Стали ждать, кто кого перетерпит. А мороз лютый. Лицо задубело, словно перебинтованное, губами не шевельнуть. «Нет, думаю, долго так нам не пролежать. Застынем». Только подумал, гляжу — ястреб. Подлетел, было, к дальней сосне, да как метнется вбок… Ну, все в порядке. Дали мы из обоих автоматов по короткой очереди — и сняли. Свалился высокий такой, широкой кости мужик, в лыжном, вроде, костюме, затянутый вместо пояса веревкой кругов на десять.
Вот видите, как у Юрки-то голова безотказно сработала. Этого сняли, а через два дня еще одного сняли. Конечно, лучше бы их живьем брать, да где там: они на лыжах больно быстро бегают. Во второй раз сняли тоже ловко, только Юрка пальцы отморозил на правой руке. А на третий раз пришлось нам идти с Ерохиным.
Юра, конечно, беспокоится. Говорит, что надо заново обсудить и сменить тактику. А Ерохин машет рукой:
— Когда, мол, поправишься, тогда и станешь тактику менять. А мне все понятно.

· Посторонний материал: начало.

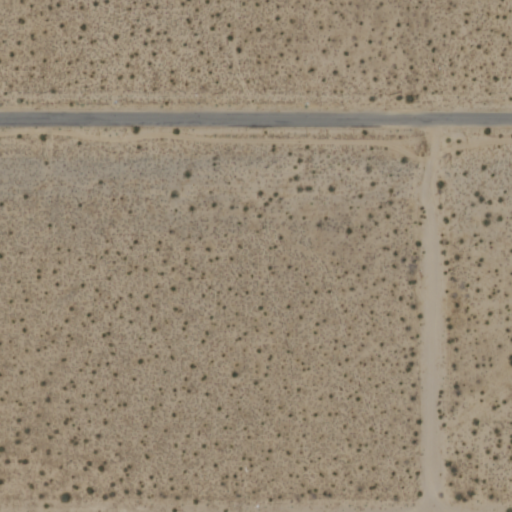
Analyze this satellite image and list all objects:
road: (256, 122)
road: (430, 318)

И договорились мы так: чтобы я шел метрах в ста позади него по другой стороне дороги лесом и не спускал с него глаз, а он станет дергать провод. Вот идем, как договорились, вдруг сверху — трах! — запечатала машинка — и падает Ерохин головой в снег. Я выскакиваю на дорогу — и по мне очередь. Но врага все-таки я снял. Гляжу, в чем дело? А он, оказывается, провод перерезал и завязал его узелком — тоже ведь сообразил, душегуб. Ерохин дергал, дергал, да до смертного узелка и до-дергался… Вот и учтите: соображение тогда полноценное, когда всякую минуту понимаешь, что враг может не хуже тебя сообразить, — такой я сделал вывод сам для себя, когда хоронили ефрейтора Ерохина.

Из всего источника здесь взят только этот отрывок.